- **GIVEN DATA**

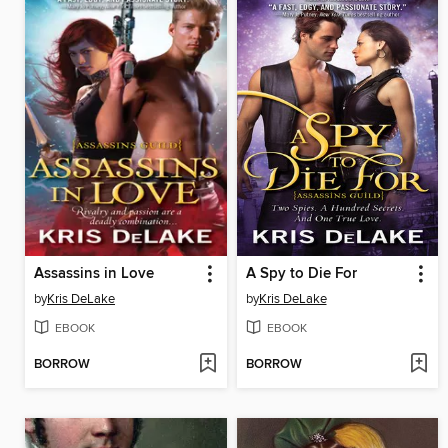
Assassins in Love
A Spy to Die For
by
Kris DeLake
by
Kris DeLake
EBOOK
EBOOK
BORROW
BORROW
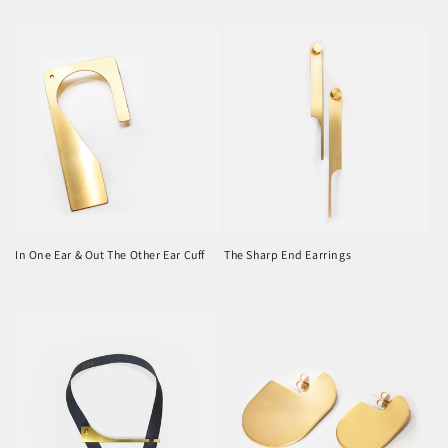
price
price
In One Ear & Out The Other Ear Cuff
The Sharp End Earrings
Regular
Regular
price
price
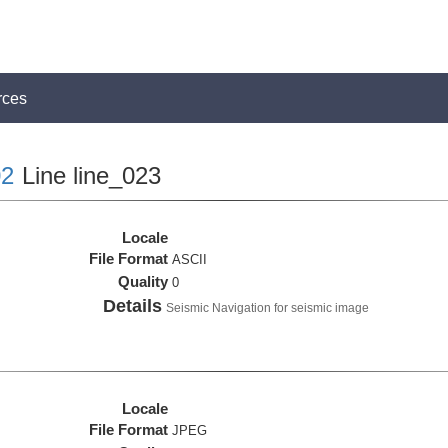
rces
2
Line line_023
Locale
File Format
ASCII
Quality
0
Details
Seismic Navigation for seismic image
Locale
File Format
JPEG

...

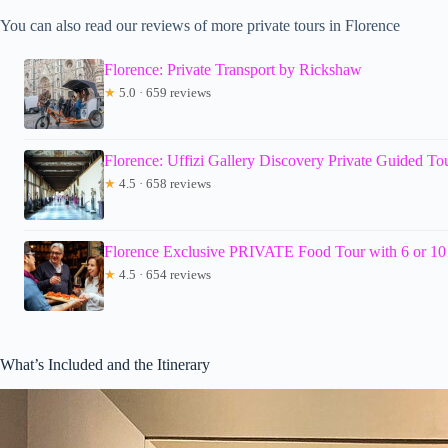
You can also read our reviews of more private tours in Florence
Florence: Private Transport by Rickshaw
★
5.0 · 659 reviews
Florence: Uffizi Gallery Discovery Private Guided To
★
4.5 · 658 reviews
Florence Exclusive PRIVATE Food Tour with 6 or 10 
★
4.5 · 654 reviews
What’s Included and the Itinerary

- **DIRECTIVE**
Reproduce every line in the records above that contains the word "reviews".

- **TASK RESULT**
You can also read our reviews of more private tours in Florence
5.0 · 659 reviews
4.5 · 658 reviews
4.5 · 654 reviews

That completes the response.